Task instructions: List every complication that the neonatal quality improvement abstract below says was monitored during periodic review.

Neonatal Quality Improvement
Neonatal Quality Improvement 3
Benjamin C. Krasity, MD, PhD
Neonatal-Perinatal Medicine Fellow
Advocate Children's Hospital - Park Ridge
Park Ridge, Illinois, United States
Urinary tract infections (UTIs) are a common neonatal problem. When a culture obtained by bladder catheter is available, common diagnostic criteria include 50,000 or more CFU/mL of a single organism, or at least 10,000 CFU/mL with pyuria. Recently, evidence has emerged that a standardized approach can result in a reduction in the rate at which positive cultures are diagnosed as UTIs, without an increase in complications.
The objective was maximizing the portion of diagnosed UTIs that conform to standard diagnostic criteria.
A UTI diagnosis guideline was adapted from the literature and modified with input from NICU and infectious disease specialists, then implemented in a level IV NICU. Urinalysis and urine culture results were assessed from 23 months prior to guideline implementation and 12 months afterwards. Periodic review was done to monitor adherence and for complications including subsequent UTI or urosepsis, necrotizing enterocolitis, renal scarring, hypertension, escalation of respiratory support, or death.

Exercise data:
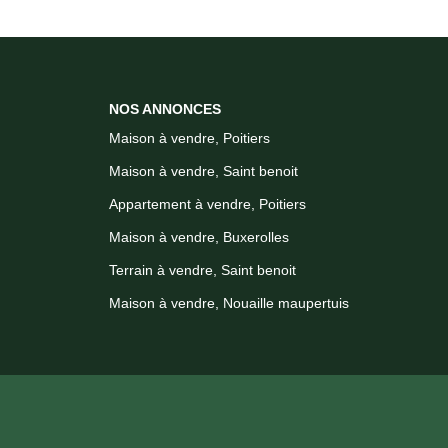
NOS ANNONCES
Maison à vendre, Poitiers
Maison à vendre, Saint benoit
Appartement à vendre, Poitiers
Maison à vendre, Buxerolles
Terrain à vendre, Saint benoit
Maison à vendre, Nouaille maupertuis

Exercise output:
- Subsequent UTI or urosepsis
- Necrotizing enterocolitis
- Renal scarring
- Hypertension
- Escalation of respiratory support
- Death